[[ RECORDS FOR THE TASK open ]]

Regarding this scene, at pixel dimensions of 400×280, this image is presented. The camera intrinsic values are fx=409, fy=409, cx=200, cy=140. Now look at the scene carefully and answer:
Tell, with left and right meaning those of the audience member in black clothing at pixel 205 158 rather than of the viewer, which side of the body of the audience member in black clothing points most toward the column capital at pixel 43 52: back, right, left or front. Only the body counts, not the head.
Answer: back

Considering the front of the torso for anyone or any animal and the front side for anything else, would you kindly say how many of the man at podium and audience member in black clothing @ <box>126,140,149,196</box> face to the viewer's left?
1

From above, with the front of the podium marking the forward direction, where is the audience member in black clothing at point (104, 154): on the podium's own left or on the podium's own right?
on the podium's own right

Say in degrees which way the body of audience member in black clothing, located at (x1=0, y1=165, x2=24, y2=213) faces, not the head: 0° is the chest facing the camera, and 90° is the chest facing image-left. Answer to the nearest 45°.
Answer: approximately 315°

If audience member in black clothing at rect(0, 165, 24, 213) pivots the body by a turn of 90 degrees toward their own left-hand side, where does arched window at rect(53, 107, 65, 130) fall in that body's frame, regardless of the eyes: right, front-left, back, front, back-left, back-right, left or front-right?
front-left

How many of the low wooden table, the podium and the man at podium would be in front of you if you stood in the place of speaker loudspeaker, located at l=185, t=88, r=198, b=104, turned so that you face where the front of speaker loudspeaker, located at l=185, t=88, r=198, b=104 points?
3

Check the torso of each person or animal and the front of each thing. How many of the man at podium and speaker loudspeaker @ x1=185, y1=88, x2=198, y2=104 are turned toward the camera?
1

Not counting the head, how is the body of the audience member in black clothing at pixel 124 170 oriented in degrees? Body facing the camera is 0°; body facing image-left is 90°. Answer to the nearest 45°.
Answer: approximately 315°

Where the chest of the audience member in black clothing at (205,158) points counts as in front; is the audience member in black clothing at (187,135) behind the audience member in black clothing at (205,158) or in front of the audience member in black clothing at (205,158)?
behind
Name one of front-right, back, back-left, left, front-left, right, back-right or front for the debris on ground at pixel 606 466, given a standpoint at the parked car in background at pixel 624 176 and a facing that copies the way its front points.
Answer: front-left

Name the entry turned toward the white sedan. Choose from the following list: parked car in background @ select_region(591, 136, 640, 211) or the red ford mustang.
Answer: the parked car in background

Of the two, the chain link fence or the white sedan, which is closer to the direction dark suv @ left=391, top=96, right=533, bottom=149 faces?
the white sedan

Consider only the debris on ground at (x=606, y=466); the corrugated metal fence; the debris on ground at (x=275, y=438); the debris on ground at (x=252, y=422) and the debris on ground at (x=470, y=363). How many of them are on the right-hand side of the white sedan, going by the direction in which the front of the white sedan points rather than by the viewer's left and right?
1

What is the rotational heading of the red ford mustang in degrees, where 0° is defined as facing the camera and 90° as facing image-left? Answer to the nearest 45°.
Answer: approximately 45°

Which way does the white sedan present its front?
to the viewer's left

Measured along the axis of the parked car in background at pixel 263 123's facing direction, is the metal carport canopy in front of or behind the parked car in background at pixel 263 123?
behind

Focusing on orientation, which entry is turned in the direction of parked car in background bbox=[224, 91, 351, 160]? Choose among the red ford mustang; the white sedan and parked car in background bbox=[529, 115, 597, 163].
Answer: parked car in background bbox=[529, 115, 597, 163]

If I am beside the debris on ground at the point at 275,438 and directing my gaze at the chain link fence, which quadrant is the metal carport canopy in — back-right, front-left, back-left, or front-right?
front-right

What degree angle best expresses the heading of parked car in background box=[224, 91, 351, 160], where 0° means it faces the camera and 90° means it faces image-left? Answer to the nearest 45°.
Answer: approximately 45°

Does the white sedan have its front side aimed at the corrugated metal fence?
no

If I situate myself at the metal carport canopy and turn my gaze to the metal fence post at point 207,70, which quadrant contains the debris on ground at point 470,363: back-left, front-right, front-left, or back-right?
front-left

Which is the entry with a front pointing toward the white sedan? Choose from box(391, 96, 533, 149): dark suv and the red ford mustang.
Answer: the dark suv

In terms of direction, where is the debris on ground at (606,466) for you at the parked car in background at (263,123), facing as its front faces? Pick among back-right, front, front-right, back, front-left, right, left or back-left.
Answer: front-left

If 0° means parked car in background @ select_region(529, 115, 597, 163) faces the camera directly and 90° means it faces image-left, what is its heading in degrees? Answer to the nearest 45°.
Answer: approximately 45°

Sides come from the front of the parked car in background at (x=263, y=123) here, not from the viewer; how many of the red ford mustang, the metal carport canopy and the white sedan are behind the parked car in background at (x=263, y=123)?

[[ RECORDS FOR THE TASK closed ]]

AIM OF THE EXERCISE:
Can you copy every item above word for word, without changing anything?

RESULT:
Regarding this scene, at pixel dimensions of 400×280, this image is presented. The camera intrinsic values are fx=409, fy=409, cx=200, cy=140. Now look at the scene carefully and answer:
Tell, with left and right meaning those of the audience member in black clothing at pixel 205 158 rather than of the viewer, which side of the body of the audience member in black clothing points most toward the column capital at pixel 43 52: back, right, left or front. Only the body counts, not the head.
Answer: back

Considering the front of the torso for anyone or any animal and the front side for anything else, would you kindly say how many of the man at podium and audience member in black clothing @ <box>126,140,149,196</box> face to the viewer's left?
1

From above, with the front of the podium marking the forward direction, where is the audience member in black clothing at point (104, 154): on the podium's own left or on the podium's own right?
on the podium's own right

Say in degrees which way the body of audience member in black clothing, located at (x1=0, y1=165, x2=24, y2=213) faces, not the head: 0° is the chest facing the camera, and 90° is the chest facing image-left. Answer to the nearest 45°.
Answer: approximately 315°

If audience member in black clothing at rect(0, 165, 24, 213) pivots the body by a turn of 90 degrees toward their own left-hand side, where does arched window at rect(53, 107, 65, 130) fall in that body's frame, regardless of the eyes: right, front-left, back, front, back-left, back-right, left or front-right?
front-left

How many of the low wooden table, the podium and the man at podium would be in front of you if you stood in the place of speaker loudspeaker, located at l=185, t=88, r=198, b=104, turned so that you face where the front of speaker loudspeaker, located at l=185, t=88, r=198, b=104 points?
3

Check the torso of each person or animal and the front of each thing. How many of the man at podium and speaker loudspeaker @ x1=185, y1=88, x2=198, y2=104 are turned toward the camera?
1

Not counting the head, how is the body of the audience member in black clothing at pixel 124 170 oriented in degrees? Body facing the camera is 0°; body facing image-left is 90°. Answer to the nearest 45°.
Answer: approximately 315°

Where the chest of the audience member in black clothing at (205,158) points counts as in front; is the audience member in black clothing at (187,135) behind the audience member in black clothing at (205,158) or in front of the audience member in black clothing at (205,158)?
behind
Name one of front-right, back, back-left, left, front-left, right, back-right or front for the debris on ground at pixel 606 466, given a standpoint at the parked car in background at pixel 624 176 and a facing that copies the way its front points.
Answer: front-left

Name the entry turned toward the white sedan. Choose from the following list: parked car in background @ select_region(591, 136, 640, 211) or the red ford mustang.
Answer: the parked car in background

Of the two, the chain link fence or the white sedan, which is closer to the direction dark suv @ left=391, top=96, right=533, bottom=149 faces?
the white sedan

Consider only the debris on ground at (x=606, y=466); the corrugated metal fence; the debris on ground at (x=275, y=438); the debris on ground at (x=252, y=422) and the debris on ground at (x=470, y=363). How many of them are on the right-hand side of the white sedan, going by the direction in which the front of the white sedan points rather than by the viewer's left and right?
1

What is the rotational heading of the red ford mustang in degrees, where 0° is defined as facing the camera and 90° as facing image-left? Answer to the nearest 45°.
Answer: approximately 45°

Which way does the white sedan present its front?
to the viewer's left

Measured along the axis of the parked car in background at pixel 263 123's facing direction, is the metal carport canopy in front of or behind the parked car in background at pixel 263 123?
behind

Focusing on orientation, which entry is turned in the direction of parked car in background bbox=[224, 91, 351, 160]? Choose among the red ford mustang; the white sedan and parked car in background bbox=[529, 115, 597, 163].
Answer: parked car in background bbox=[529, 115, 597, 163]

If I am beside the debris on ground at the point at 275,438 and directing my gaze at the chain link fence, which quadrant is the metal carport canopy in — back-right, front-left, back-left, or front-right?
front-right

What degree angle best expresses the heading of parked car in background box=[224, 91, 351, 160], where 0° means it faces the camera and 90° means it faces image-left? Answer to the nearest 45°.
Answer: approximately 45°

Does the white sedan have its front side aimed at the corrugated metal fence?
no

If I situate myself at the metal carport canopy and turn my gaze to the metal fence post at point 207,70, which quadrant contains the debris on ground at point 470,363: back-left, front-right, front-left, or back-right?
front-left

Which is the entry with a front pointing toward the white sedan? Choose from box(391, 96, 533, 149): dark suv and the red ford mustang.
Answer: the dark suv

In terms of direction, where is the debris on ground at (606,466) for you at the parked car in background at (263,123), facing as its front faces? Pick among back-right, front, front-right, back, front-left, right, left or back-left.
Answer: front-left

If 0° means parked car in background @ select_region(529, 115, 597, 163) faces the camera directly and 90° means it faces image-left, what is its heading in degrees? Answer to the nearest 45°.
Answer: approximately 45°

Sides come from the front of the parked car in background at (x=263, y=123) here, not from the viewer; how many of the red ford mustang, the metal carport canopy and the white sedan are behind the parked car in background at (x=263, y=123)?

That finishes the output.